5 of the best home phones
Mobiles aren't the only phone flavour in the tin
It might seem like mobiles are the only phone flavour in the tin, but don’t forget the humble DECT. Here are some of the best…
Alessi Digital Telephone £130
The Alessi is the thick Italian accent of cordless home phones– elegant but impractical. You’ll buy it for the sleek, polycarbonate design and forgive it for missing an answering machine. The choices of Stefano Giovannoni backgrounds on the 65,000 colour OLED screen are an added treat.
Sagemcom Sixty £100
This one’s another looker. Try to think more Roger Moore as Bond than 70’s housewife and you’ll see where Sagemcom were headed with the Sixty. It’s got a 15 number phonebook and can record 24 minutes of voicemail messages. All suitably retro then but don’t forget the hands-free speakerphone function and 10 hour talk time.
MagicBox Colombo £40
And here’s MagicBox’s cheap(er) and cheerful offering: the Colombo. It looks unnervingly like a toy or a prop from an 80’s sci-fi flick, down to the coral matt body, retro keypad and white on black display, but that’s half the fun. You can get the Colombo in sets of up to five handsets.
PUNKT DP 01 £180
The PUNKT’s Lego-brick lookalike handset is downside up on its cradle making Jasper Morrison’s minimalist design stand out from the cordless phone crowd.
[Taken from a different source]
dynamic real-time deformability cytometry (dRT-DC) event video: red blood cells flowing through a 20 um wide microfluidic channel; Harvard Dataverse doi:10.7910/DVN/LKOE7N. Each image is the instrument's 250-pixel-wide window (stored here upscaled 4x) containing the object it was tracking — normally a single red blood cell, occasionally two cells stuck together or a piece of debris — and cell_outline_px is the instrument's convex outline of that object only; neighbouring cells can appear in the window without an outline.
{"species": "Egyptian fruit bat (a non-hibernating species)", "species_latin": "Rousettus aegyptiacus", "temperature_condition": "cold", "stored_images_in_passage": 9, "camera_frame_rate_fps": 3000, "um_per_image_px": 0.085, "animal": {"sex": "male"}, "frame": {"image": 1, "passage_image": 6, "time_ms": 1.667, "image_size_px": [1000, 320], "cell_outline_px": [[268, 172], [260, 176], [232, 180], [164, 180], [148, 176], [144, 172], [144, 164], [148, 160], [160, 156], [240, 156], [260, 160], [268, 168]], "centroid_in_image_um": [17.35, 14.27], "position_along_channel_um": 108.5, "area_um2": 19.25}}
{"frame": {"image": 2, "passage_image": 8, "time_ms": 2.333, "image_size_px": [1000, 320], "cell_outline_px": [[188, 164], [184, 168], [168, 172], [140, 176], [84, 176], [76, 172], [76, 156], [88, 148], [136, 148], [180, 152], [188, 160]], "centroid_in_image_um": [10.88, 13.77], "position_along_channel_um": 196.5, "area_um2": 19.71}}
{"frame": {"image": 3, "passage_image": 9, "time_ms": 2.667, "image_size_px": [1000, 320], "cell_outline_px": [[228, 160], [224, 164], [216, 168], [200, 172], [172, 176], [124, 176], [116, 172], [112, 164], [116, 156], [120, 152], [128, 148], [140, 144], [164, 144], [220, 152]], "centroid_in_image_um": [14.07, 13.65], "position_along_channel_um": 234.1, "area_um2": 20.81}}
It does still let you check who is calling before you commit to picking up though, if they’ve made it onto your phonebook of 100 contact numbers.
MagicBox Torque £85
The Torque sums up where DECT phone makers are headed to persuade us we need a new home phone: it’s glossy, it’s sculptural, it’s expensive and it’s got a mysterious name. MagicBox have given the Torque a shallow dish base station with a charging imprint for the handset. Could get confusing when the nachos come out, we doubt its circular contacts would appreciate the dips.